_Direction_
Please gather every line of the data below that contains the word "Note", treating uppercase and lowercase as different.

_Data entries_
:::

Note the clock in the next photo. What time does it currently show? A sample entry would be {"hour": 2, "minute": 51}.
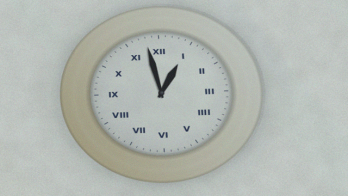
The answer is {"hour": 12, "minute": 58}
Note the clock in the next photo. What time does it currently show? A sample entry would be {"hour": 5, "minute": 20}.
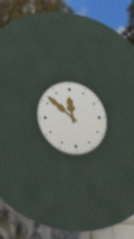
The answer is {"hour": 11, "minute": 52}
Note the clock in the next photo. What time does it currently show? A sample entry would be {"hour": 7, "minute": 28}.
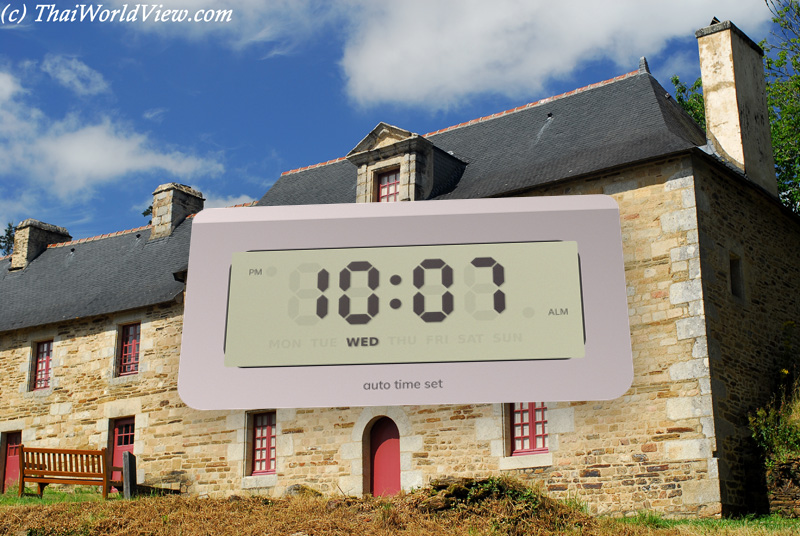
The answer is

:::

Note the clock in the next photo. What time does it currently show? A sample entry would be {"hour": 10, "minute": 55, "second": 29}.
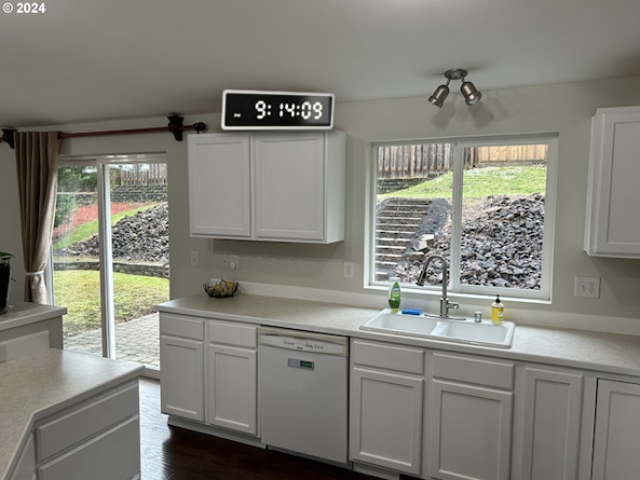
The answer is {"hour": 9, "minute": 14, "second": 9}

:::

_Task result_
Note the clock in the next photo. What time does it currently show? A sample entry would be {"hour": 2, "minute": 51}.
Note the clock in the next photo. What time does it currently show? A sample entry would be {"hour": 5, "minute": 20}.
Note the clock in the next photo. What time does it currently show? A sample entry would be {"hour": 7, "minute": 28}.
Note the clock in the next photo. What time does it currently show? A sample entry would be {"hour": 10, "minute": 55, "second": 29}.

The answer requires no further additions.